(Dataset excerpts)
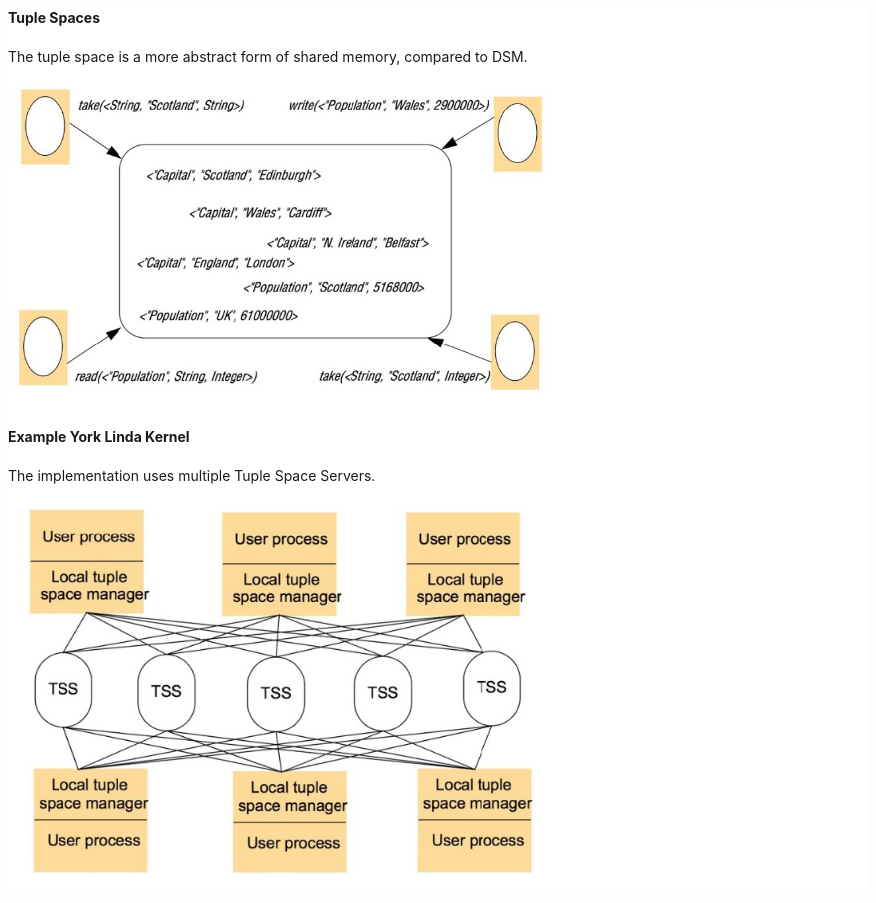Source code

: #### Tuple Spaces

The tuple space is a more abstract form of shared memory, compared to DSM.

<img src="images/tuple_spaces.png" alt="550" width="550">

#### Example York Linda Kernel

The implementation uses multiple Tuple Space Servers.

<img src="images/tuple_spaces_example.png" alt="550" width="550">
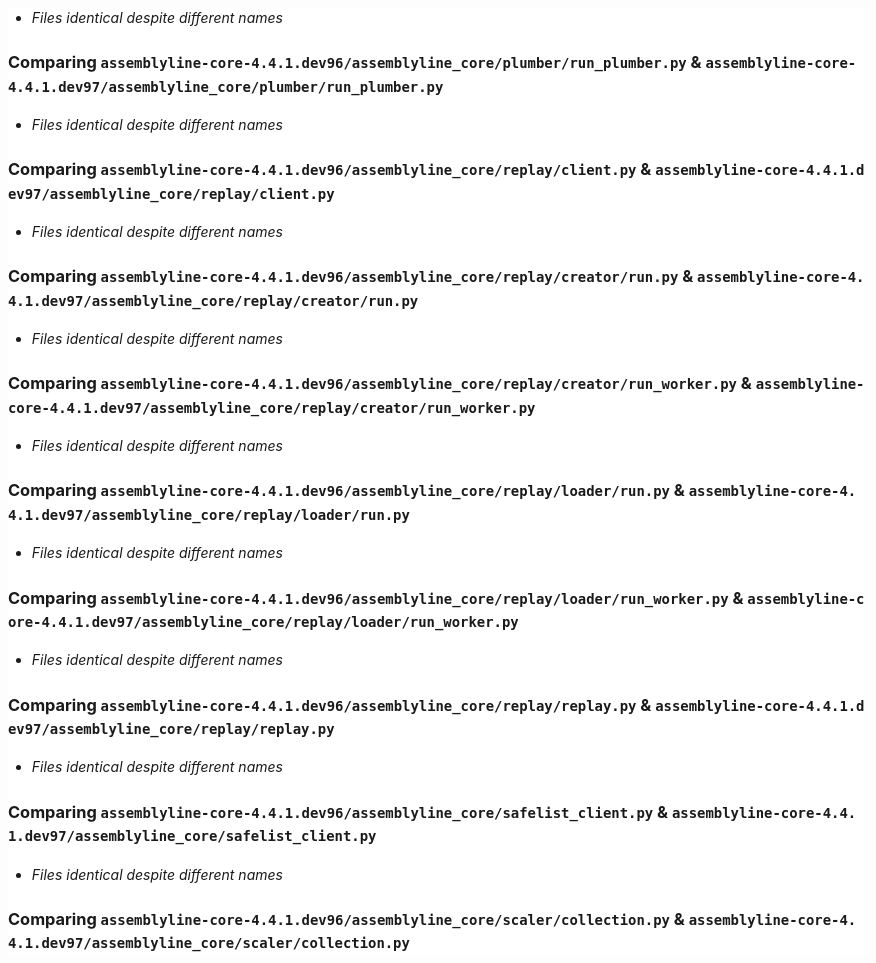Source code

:  * *Files identical despite different names*

### Comparing `assemblyline-core-4.4.1.dev96/assemblyline_core/plumber/run_plumber.py` & `assemblyline-core-4.4.1.dev97/assemblyline_core/plumber/run_plumber.py`

 * *Files identical despite different names*

### Comparing `assemblyline-core-4.4.1.dev96/assemblyline_core/replay/client.py` & `assemblyline-core-4.4.1.dev97/assemblyline_core/replay/client.py`

 * *Files identical despite different names*

### Comparing `assemblyline-core-4.4.1.dev96/assemblyline_core/replay/creator/run.py` & `assemblyline-core-4.4.1.dev97/assemblyline_core/replay/creator/run.py`

 * *Files identical despite different names*

### Comparing `assemblyline-core-4.4.1.dev96/assemblyline_core/replay/creator/run_worker.py` & `assemblyline-core-4.4.1.dev97/assemblyline_core/replay/creator/run_worker.py`

 * *Files identical despite different names*

### Comparing `assemblyline-core-4.4.1.dev96/assemblyline_core/replay/loader/run.py` & `assemblyline-core-4.4.1.dev97/assemblyline_core/replay/loader/run.py`

 * *Files identical despite different names*

### Comparing `assemblyline-core-4.4.1.dev96/assemblyline_core/replay/loader/run_worker.py` & `assemblyline-core-4.4.1.dev97/assemblyline_core/replay/loader/run_worker.py`

 * *Files identical despite different names*

### Comparing `assemblyline-core-4.4.1.dev96/assemblyline_core/replay/replay.py` & `assemblyline-core-4.4.1.dev97/assemblyline_core/replay/replay.py`

 * *Files identical despite different names*

### Comparing `assemblyline-core-4.4.1.dev96/assemblyline_core/safelist_client.py` & `assemblyline-core-4.4.1.dev97/assemblyline_core/safelist_client.py`

 * *Files identical despite different names*

### Comparing `assemblyline-core-4.4.1.dev96/assemblyline_core/scaler/collection.py` & `assemblyline-core-4.4.1.dev97/assemblyline_core/scaler/collection.py`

> **Your objective**
Lines that include the word "Comparing" are to be extracted from the data above.

> **Result of this exercise**
### Comparing `assemblyline-core-4.4.1.dev96/assemblyline_core/plumber/run_plumber.py` & `assemblyline-core-4.4.1.dev97/assemblyline_core/plumber/run_plumber.py`
### Comparing `assemblyline-core-4.4.1.dev96/assemblyline_core/replay/client.py` & `assemblyline-core-4.4.1.dev97/assemblyline_core/replay/client.py`
### Comparing `assemblyline-core-4.4.1.dev96/assemblyline_core/replay/creator/run.py` & `assemblyline-core-4.4.1.dev97/assemblyline_core/replay/creator/run.py`
### Comparing `assemblyline-core-4.4.1.dev96/assemblyline_core/replay/creator/run_worker.py` & `assemblyline-core-4.4.1.dev97/assemblyline_core/replay/creator/run_worker.py`
### Comparing `assemblyline-core-4.4.1.dev96/assemblyline_core/replay/loader/run.py` & `assemblyline-core-4.4.1.dev97/assemblyline_core/replay/loader/run.py`
### Comparing `assemblyline-core-4.4.1.dev96/assemblyline_core/replay/loader/run_worker.py` & `assemblyline-core-4.4.1.dev97/assemblyline_core/replay/loader/run_worker.py`
### Comparing `assemblyline-core-4.4.1.dev96/assemblyline_core/replay/replay.py` & `assemblyline-core-4.4.1.dev97/assemblyline_core/replay/replay.py`
### Comparing `assemblyline-core-4.4.1.dev96/assemblyline_core/safelist_client.py` & `assemblyline-core-4.4.1.dev97/assemblyline_core/safelist_client.py`
### Comparing `assemblyline-core-4.4.1.dev96/assemblyline_core/scaler/collection.py` & `assemblyline-core-4.4.1.dev97/assemblyline_core/scaler/collection.py`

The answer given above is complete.